By Robert Menta- 4/13/00
"The reality is that we need to start someplace," said Kevin Conroy, senior vice president of worldwide marketing and new technology for BMG. This in response to record behemoth BMG's announcement that they will be jumping into the Internet digital music arena this summer by selling tracks of its major artists online.
This announcement was quickly followed by Sony records, who plan to do the same by this May, a month before BMG's June target.
The actions of these two companies - who combined control a large proportion of the music distributed worldwide - reveal the realization by the music industry that they need to stop worrying less about music piracy and more about lost opportunity.
MP3.com, who offer free MP3 files to promote new artists, and Emusic, who sell MP3 singles of established artists and independent labels, are the leaders online. They are growing with each quarter, establishing their territory and threatening the privileged oligopoly the music mergers of the last few years have constructed.

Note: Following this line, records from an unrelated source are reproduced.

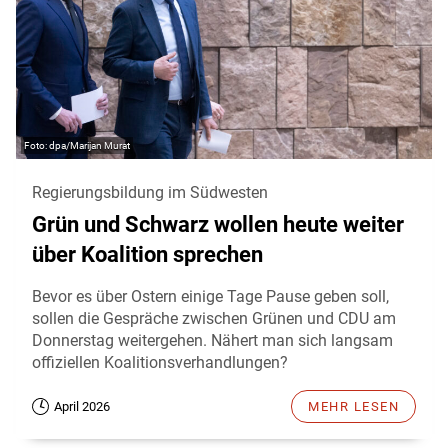
dpa/Marijan Murat
Regierungsbildung im Südwesten
Grün und Schwarz wollen heute weiter
über Koalition sprechen
Bevor es über Ostern einige Tage Pause geben soll,
sollen die Gespräche zwischen Grünen und CDU am
Donnerstag weitergehen. Nähert man sich langsam
offiziellen Koalitionsverhandlungen?
April 2026
MEHR LESEN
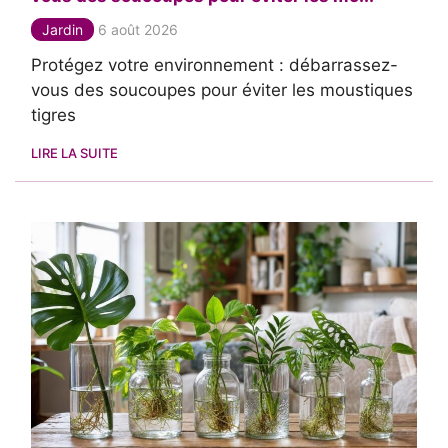
Jardin
6 août 2026
Protégez votre environnement : débarrassez-
vous des soucoupes pour éviter les moustiques
tigres
LIRE LA SUITE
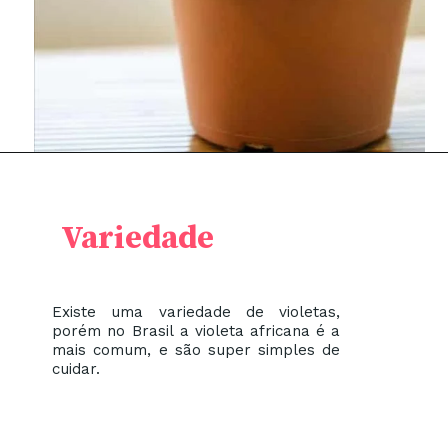
Variedade
Existe uma variedade de violetas,
porém no Brasil a violeta africana é a
mais comum, e são super simples de
cuidar.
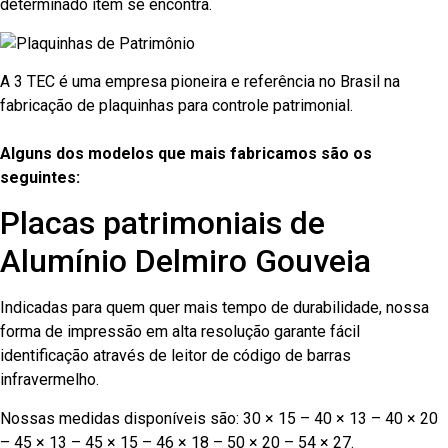
determinado item se encontra.
A 3 TEC é uma empresa pioneira e referência no Brasil na
fabricação de plaquinhas para controle patrimonial.
Alguns dos modelos que mais fabricamos são os
seguintes:
Placas patrimoniais de
Alumínio Delmiro Gouveia
Indicadas para quem quer mais tempo de durabilidade, nossa
forma de impressão em alta resolução garante fácil
identificação através de leitor de código de barras
infravermelho.
Nossas medidas disponíveis são: 30 × 15 – 40 × 13 – 40 × 20
– 45 × 13 – 45 × 15 – 46 × 18 – 50 × 20 – 54 × 27.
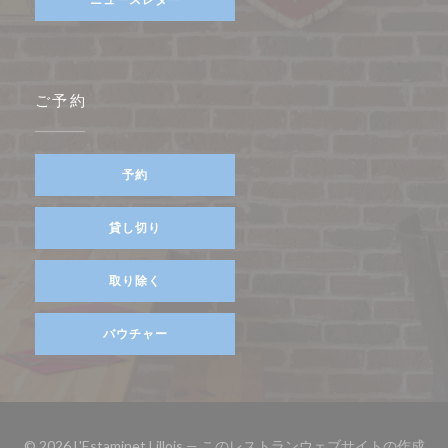
ご予約
予約
貸し切り
取り除く
バウチャー
© 2026 L'Estaminet Lillois — このレストランウェブサイトの作成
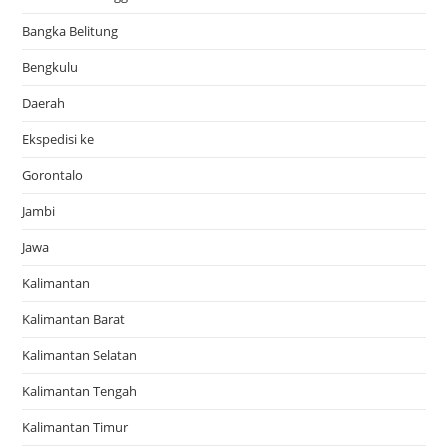
Bangka Belitung
Bengkulu
Daerah
Ekspedisi ke
Gorontalo
Jambi
Jawa
Kalimantan
Kalimantan Barat
Kalimantan Selatan
Kalimantan Tengah
Kalimantan Timur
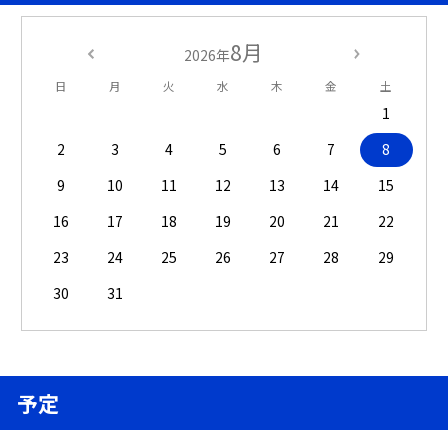
8月
2026年
日
月
火
水
木
金
土
1
2
3
4
5
6
7
8
9
10
11
12
13
14
15
16
17
18
19
20
21
22
23
24
25
26
27
28
29
30
31
予定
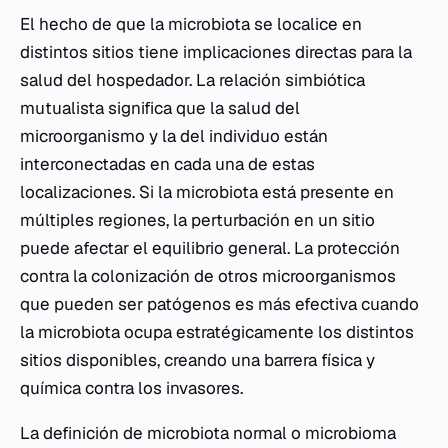
El hecho de que la microbiota se localice en
distintos sitios tiene implicaciones directas para la
salud del hospedador. La relación simbiótica
mutualista significa que la salud del
microorganismo y la del individuo están
interconectadas en cada una de estas
localizaciones. Si la microbiota está presente en
múltiples regiones, la perturbación en un sitio
puede afectar el equilibrio general. La protección
contra la colonización de otros microorganismos
que pueden ser patógenos es más efectiva cuando
la microbiota ocupa estratégicamente los distintos
sitios disponibles, creando una barrera física y
química contra los invasores.
La definición de microbiota normal o microbioma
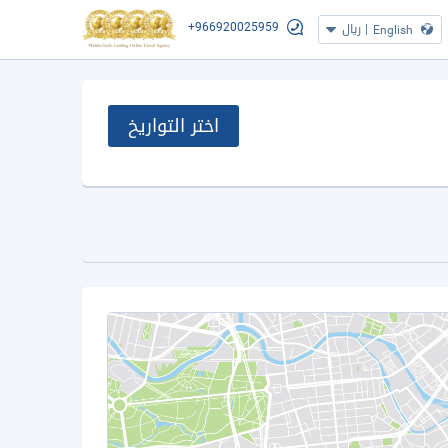
+966920025959
|
ريال
English
اختر التواريخ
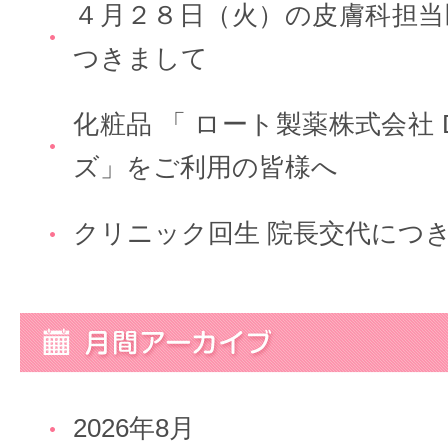
４月２８日（火）の皮膚科担当
つきまして
化粧品 「 ロート製薬株式会社 
ズ」をご利用の皆様へ
クリニック回生 院長交代につ
2026年8月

The problem that BMG and Sony have to face is how to develop a successful model in a new industry without the constraints of old industry practices. If there were any prescient individuals two years ago who realized the potential of the Internet for music delivery, they were ignored.
Corporate music is now rushing to catch up, even before they get to fully think out the medium. An example of this is how they are choosing which format to distribute their music on.
Neither BMG nor Sony plan to put their music in the MP3 format, hoping to promote more controllable formats that will limit music piracy. The vast release of material in any one competing format would provide the ample content needed to build a worthy competitor to MP3's dominance on the Net.
The problem is that both companies will use different formats. Sony will use its ATRAC3 format and BMG a combination of Liquid Audio and Microsoft's WMA format, with further security developed by IBM, and Reciprocal inc.
This will only fragments, not coalesce, rival codecs and in the end it may serve only to strengthen the MP3 format as confused consumers turn their backs on a melange of incompatible compression schemes.
Other music labels are expected to make similar announcements soon. Universal Music Group, Warner Music Group, and EMI all look to join Sony and BMG by the middle of this year.
These companies have money, lots of it. Deep pockets can go a long way in staking ones claim in a Web equivalent of the Oklahoma land rush. What still needs to be established is evidence of vision, the direction that utilizes that money in an efficient manner.
An example of vision, or lack of it, is the music industry's legal attempts to derail digital music downloads from the Net. Rather than assemble a game plan to explore this new field, they initially condemned it and went to the courts to stamp it out.
By taking this action before they fully understood the nature of the medium, they have not only lost several legal precedents on the definition of music ownership (with more expected to come out of the Napster case), but incited a grass roots effort against them in the colleges. The irony is that nothing may have promoted online music trading more than the miles and miles of press attention directed to these lawsuits.
Despite these set backs and backlashes, the record companies do have one major ace in their favor. They control the content. For all the talk of technology and rights, that is all the average consumer is concerned about.
Furthermore, they have made a shift in direction where they are now embracing the technology they were damning a few months back. This means online digital distribution will flourish faster than before and that is good news for music fans.
Still, keep an eye on the Napster case. It is the wild card here to who will control what and where in the coming years.